:: ENTRIES SUPPLIED

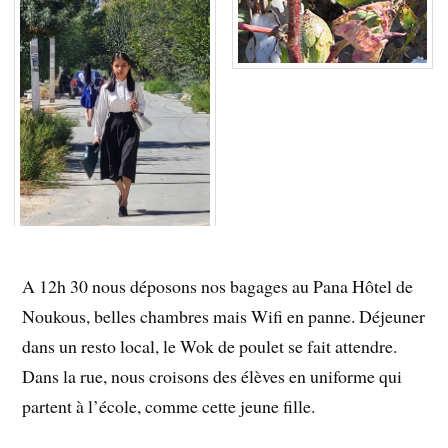
A 12h 30 nous déposons nos bagages au Pana Hôtel de
Noukous, belles chambres mais Wifi en panne. Déjeuner
dans un resto local, le Wok de poulet se fait attendre.
Dans la rue, nous croisons des élèves en uniforme qui
partent à l’école, comme cette jeune fille.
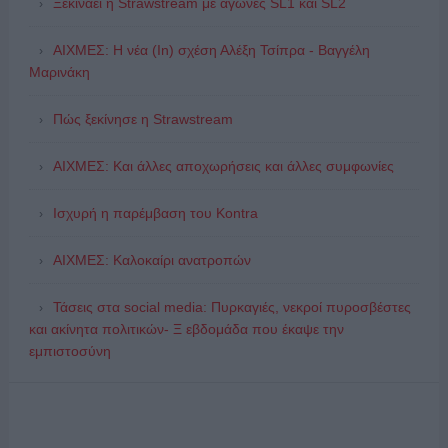
Ξεκινάει η Strawstream με αγώνες SL1 και SL2
ΑΙΧΜΕΣ: Η νέα (In) σχέση Αλέξη Τσίπρα - Βαγγέλη
Μαρινάκη
Πώς ξεκίνησε η Strawstream
ΑΙΧΜΕΣ: Και άλλες αποχωρήσεις και άλλες συμφωνίες
Ισχυρή η παρέμβαση του Kontra
ΑΙΧΜΕΣ: Καλοκαίρι ανατροπών
Τάσεις στα social media: Πυρκαγιές, νεκροί πυροσβέστες
και ακίνητα πολιτικών- Ξ εβδομάδα που έκαψε την
εμπιστοσύνη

::::

• [EXERCISE AIM]: A single number is required: how many lines in the material hold the word "Strawstream".

• [RESPONSE BELOW]: 2